Reading text:
####################

Hospitals are really jails in disguise.
It's unbelievable how many of my patients are in 4-point restraint, all for a variety of reasons.
One of them is a mentally retarded young man whose childhood is ravaged by constant seizures - he pulls out his NG tube twice a day because he hates them, but the tube is the only way to reliably feed and medicate him. Hence, everyday is a game of perseverence, to see who will give up first - the doctors putting the NG tubes in or the kid pulling the tubes out. There are many other things wrong with this case, but it is beyond the scope of our topic today. We'll call him Mr. G and we'll come back to him another day.
Another is altered and his only instinct is to leave the hospital (isn't it funny how no one wants to stay in the hospital and be healed?). And so he is restrained. I was walking past his room when he flagged me down, asking for help to get up off the bed. I innocently went to the nurse and asked for assistance, when she told me the patient doesn't know what he's doing and there is no way he's getting off that bed.

####################

Data provided:
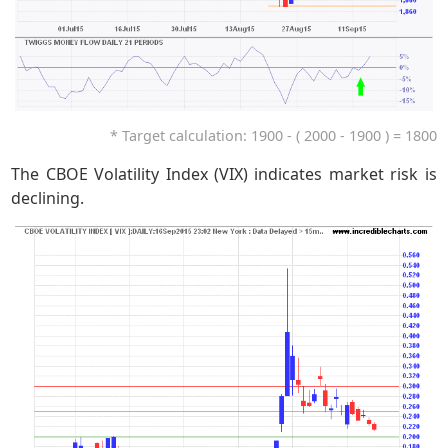
* Target calculation: 1900 - ( 2000 - 1900 ) = 1800
The CBOE Volatility Index (VIX) indicates market risk is
declining.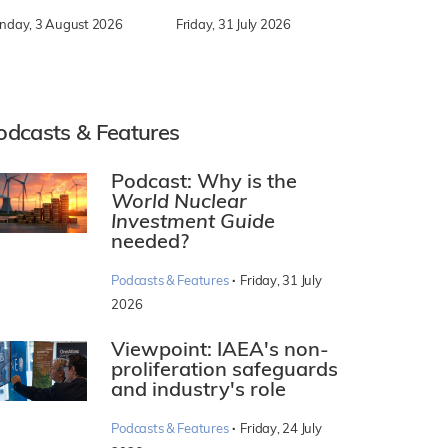
nday, 3 August 2026
Friday, 31 July 2026
odcasts & Features
Podcast: Why is the
World Nuclear
Investment Guide
needed?
·
Podcasts & Features
Friday, 31 July
2026
Viewpoint: IAEA's non-
proliferation safeguards
and industry's role
·
Podcasts & Features
Friday, 24 July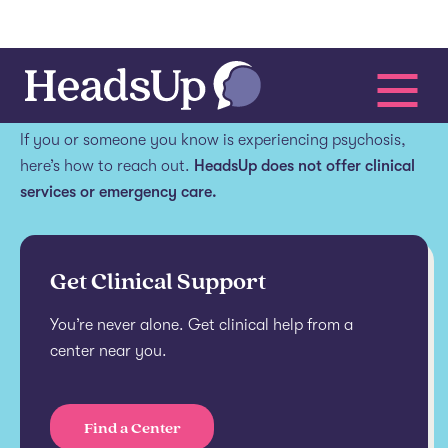
Get help.
If you or someone you know is experiencing psychosis,
here’s how to reach out.
HeadsUp does not offer clinical
services or emergency care.
Get Clinical Support
You’re never alone. Get clinical help from a
center near you.
Find a Center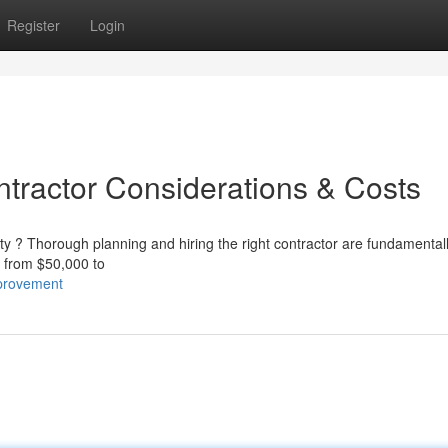
Register
Login
ntractor Considerations & Costs
rty ? Thorough planning and hiring the right contractor are fundamental
ly from $50,000 to
provement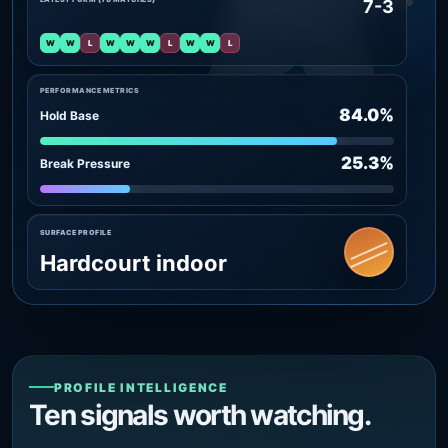
7-3
W
W
L
W
W
W
L
W
W
L
PERFORMANCE METRICS
84.0%
Hold Base
25.3%
Break Pressure
SURFACE PROFILE
Hardcourt indoor
PROFILE INTELLIGENCE
Ten signals worth watching.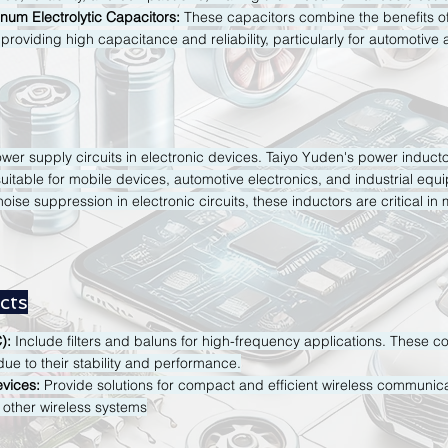
um Electrolytic Capacitors:
These capacitors combine the benefits o
, providing high capacitance and reliability, particularly for automotive 
er supply circuits in electronic devices. Taiyo Yuden's power inductor
uitable for mobile devices, automotive electronics, and industrial equ
oise suppression in electronic circuits, these inductors are critical in m
cts
):
Include filters and baluns for high-frequency applications. These c
e to their stability and performance.
vices:
Provide solutions for compact and efficient wireless communica
other wireless systems​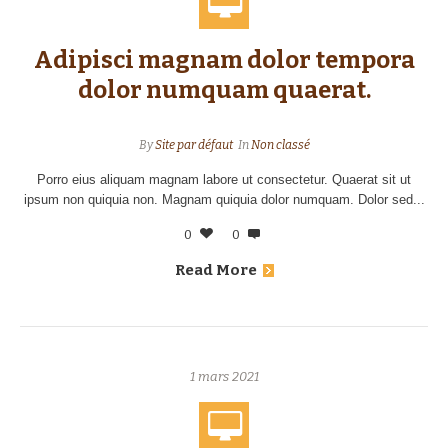
Adipisci magnam dolor tempora
dolor numquam quaerat.
By
Site par défaut
In
Non classé
Porro eius aliquam magnam labore ut consectetur. Quaerat sit ut
ipsum non quiquia non. Magnam quiquia dolor numquam. Dolor sed...
0
0
Read More
1 mars 2021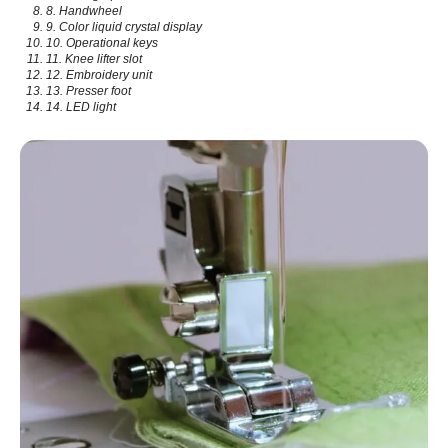
8. Handwheel
9. Color liquid crystal display
10. Operational keys
11. Knee lifter slot
12. Embroidery unit
13. Presser foot
14. LED light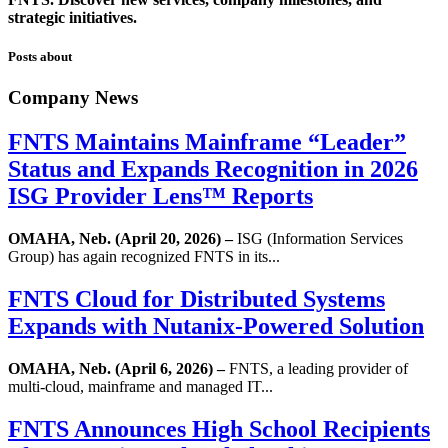
strategic initiatives.
Posts about
Company News
FNTS Maintains Mainframe “Leader”
Status and Expands Recognition in 2026
ISG Provider Lens™ Reports
OMAHA, Neb. (April 20, 2026) –
ISG (Information Services
Group) has again recognized FNTS in its...
FNTS Cloud for Distributed Systems
Expands with Nutanix-Powered Solution
OMAHA, Neb. (April 6, 2026) –
FNTS, a leading provider of
multi-cloud, mainframe and managed IT...
FNTS Announces High School Recipients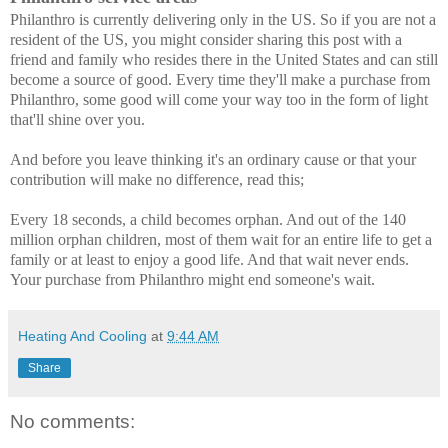
Philanthro is currently delivering only in the US. So if you are not a
resident of the US, you might consider sharing this post with a
friend and family who resides there in the United States and can still
become a source of good. Every time they'll make a purchase from
Philanthro, some good will come your way too in the form of light
that'll shine over you.
And before you leave thinking it's an ordinary cause or that your
contribution will make no difference, read this;
Every 18 seconds, a child becomes orphan. And out of the 140
million orphan children, most of them wait for an entire life to get a
family or at least to enjoy a good life. And that wait never ends.
Your purchase from Philanthro might end someone's wait.
Heating And Cooling
at
9:44 AM
Share
No comments: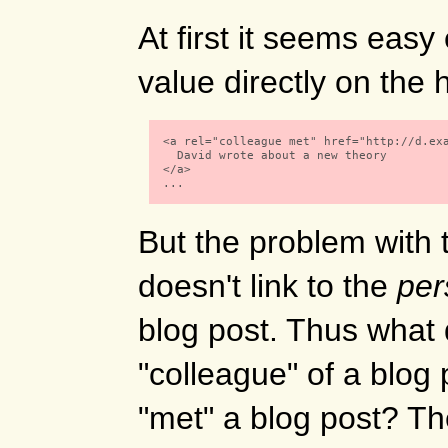
At first it seems eas
value directly on the
  <a rel="colleague met" href="http://d.exa
    David wrote about a new theory

  </a> 

  ...

But the problem with t
doesn't link to the
per
blog post. Thus what 
"colleague" of a blog 
"met" a blog post? The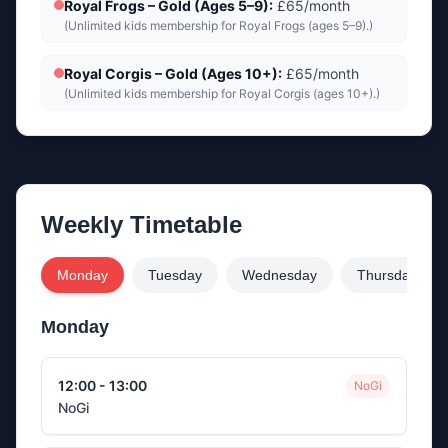
Royal Frogs – Gold (Ages 5–9)
:
£65/month
(
Unlimited kids membership for Royal Frogs (ages 5–9).
)
Royal Corgis – Gold (Ages 10+)
:
£65/month
(
Unlimited kids membership for Royal Corgis (ages 10+).
)
Weekly Timetable
Monday
Tuesday
Wednesday
Thursday
Monday
12:00 - 13:00
NoGi
NoGi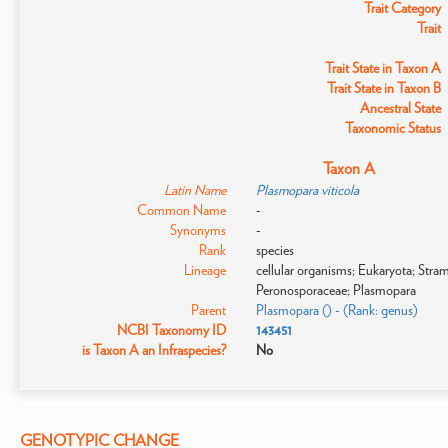
Trait Category
Trait
Trait State in Taxon A
Trait State in Taxon B
Ancestral State
Taxonomic Status
Taxon A
Latin Name
Plasmopara viticola
Common Name
-
Synonyms
-
Rank
species
Lineage
cellular organisms; Eukaryota; Str
Peronosporaceae; Plasmopara
Parent
Plasmopara () - (Rank: genus)
NCBI Taxonomy ID
143451
is Taxon A an Infraspecies?
No
GENOTYPIC CHANGE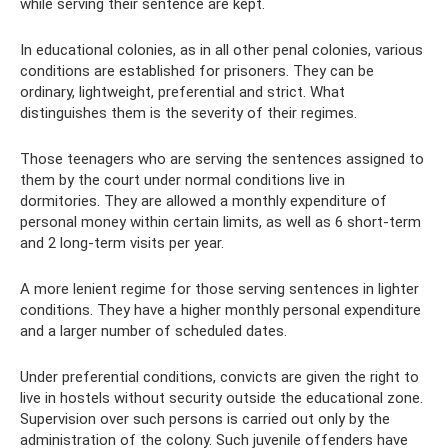
while serving their sentence are kept.
In educational colonies, as in all other penal colonies, various
conditions are established for prisoners. They can be
ordinary, lightweight, preferential and strict. What
distinguishes them is the severity of their regimes.
Those teenagers who are serving the sentences assigned to
them by the court under normal conditions live in
dormitories. They are allowed a monthly expenditure of
personal money within certain limits, as well as 6 short-term
and 2 long-term visits per year.
A more lenient regime for those serving sentences in lighter
conditions. They have a higher monthly personal expenditure
and a larger number of scheduled dates.
Under preferential conditions, convicts are given the right to
live in hostels without security outside the educational zone.
Supervision over such persons is carried out only by the
administration of the colony. Such juvenile offenders have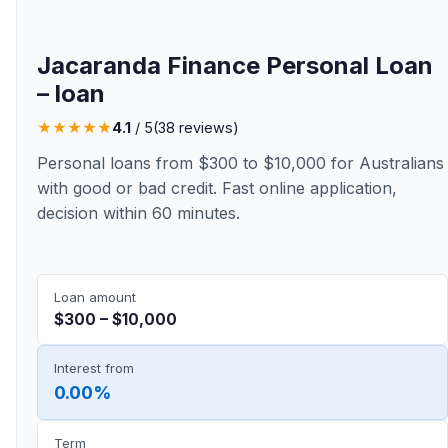
Jacaranda Finance Personal Loan
– loan
★
★
★
★
★
4.1
/ 5
(38 reviews)
Personal loans from $300 to $10,000 for Australians
with good or bad credit. Fast online application,
decision within 60 minutes.
Loan amount
$300 – $10,000
Interest from
0.00%
Term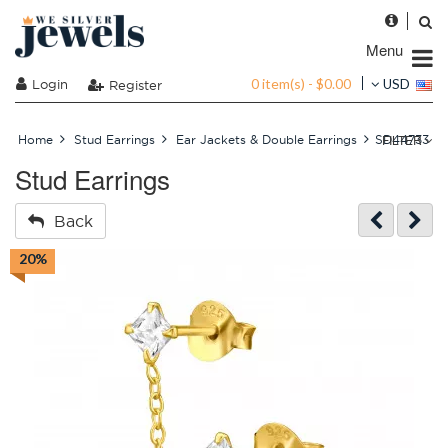
Menu
0 item(s) - $0.00
Login
USD
Register
FILTER
Home
Stud Earrings
Ear Jackets & Double Earrings
SD44733
Stud Earrings
Back
20%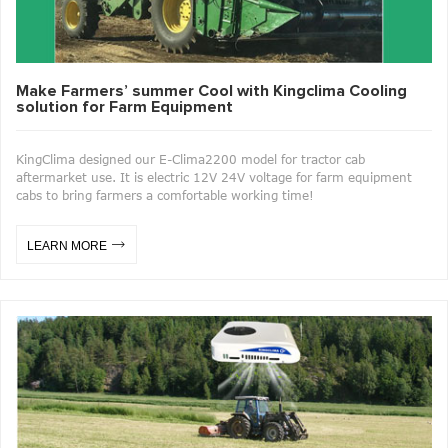
Make Farmers’ summer Cool with Kingclima Cooling
solution for Farm Equipment
KingClima designed our E-Clima2200 model for tractor cab
aftermarket use. It is electric 12V 24V voltage for farm equipment
cabs to bring farmers a comfortable working time!
LEARN MORE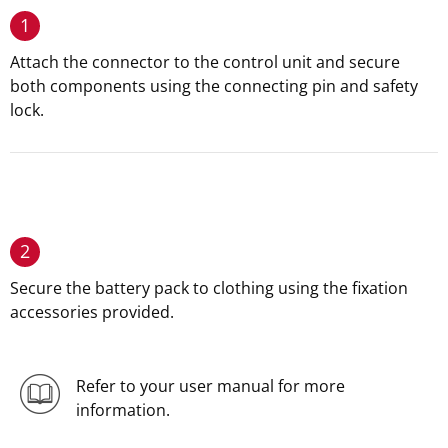
1
Attach the connector to the control unit and secure
both components using the connecting pin and safety
lock.
2
Secure the battery pack to clothing using the fixation
accessories provided.
Refer to your user manual for more
information.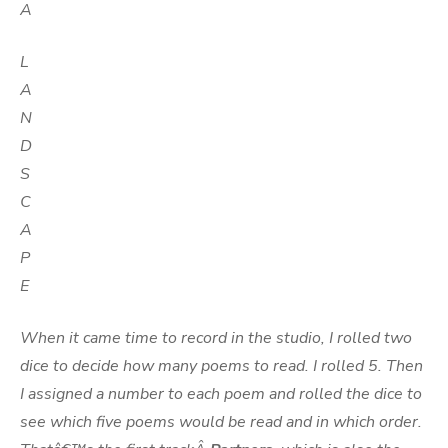
A
L
A
N
D
S
C
A
P
E
When it came time to record in the studio, I rolled two
dice to decide how many poems to read. I rolled 5. Then
I assigned a number to each poem and rolled the dice to
see which five poems would be read and in which order.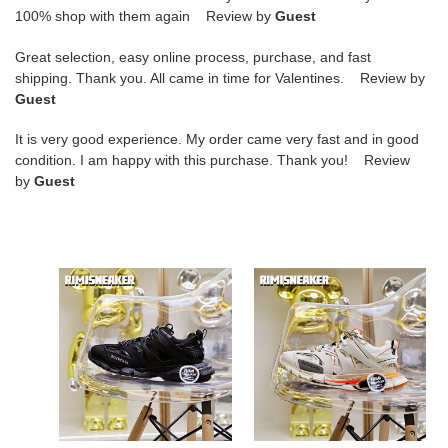
100% shop with them again Review by
Guest
Great selection, easy online process, purchase, and fast
shipping. Thank you. All came in time for Valentines. Review by
Guest
It is very good experience. My order came very fast and in good
condition. I am happy with this purchase. Thank you! Review
by
Guest
Ba*len*cia*ga
Ba*len*cia*ga
all
all
sizes
sizes
still
still
in
in
stock!
stock!
please
please
contact
contact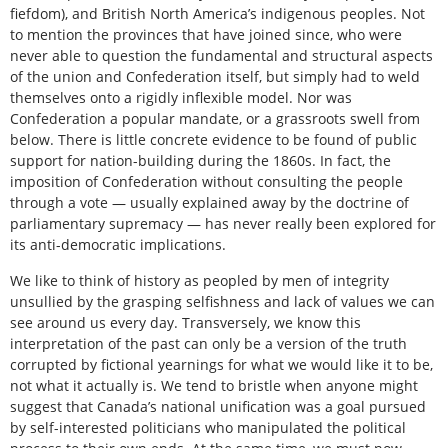
fiefdom), and British North America’s indigenous peoples. Not
to mention the provinces that have joined since, who were
never able to question the fundamental and structural aspects
of the union and Confederation itself, but simply had to weld
themselves onto a rigidly inflexible model. Nor was
Confederation a popular mandate, or a grassroots swell from
below. There is little concrete evidence to be found of public
support for nation-building during the 1860s. In fact, the
imposition of Confederation without consulting the people
through a vote — usually explained away by the doctrine of
parliamentary supremacy — has never really been explored for
its anti-democratic implications.
We like to think of history as peopled by men of integrity
unsullied by the grasping selfishness and lack of values we can
see around us every day. Transversely, we know this
interpretation of the past can only be a version of the truth
corrupted by fictional yearnings for what we would like it to be,
not what it actually is. We tend to bristle when anyone might
suggest that Canada’s national unification was a goal pursued
by self-interested politicians who manipulated the political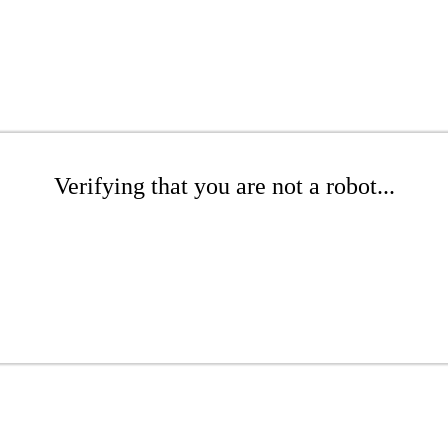
Verifying that you are not a robot...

####################

Tasks to perform:
**A.** According to the hospital restraints text, how often does the young man with constant seizures pull out his NG tube?
**B.** State whether each statement agrees with the hospital restraints text, answering yes or no and quoting the deciding words: (i) The NG tube is the only reliable way to feed and medicate the young man with seizures. (ii) The nurse agreed to help the altered patient get off the bed. (iii) The altered patient's only instinct is to stay in the hospital.
The data above come from a source separate from the hospital restraints text.

Responses to the exercise:
**A.** Twice a day.

**B.**
(i) Yes: "the tube is the only way to reliably feed and medicate him"
(ii) No: "there is no way he's getting off that bed"
(iii) No: "his only instinct is to leave the hospital"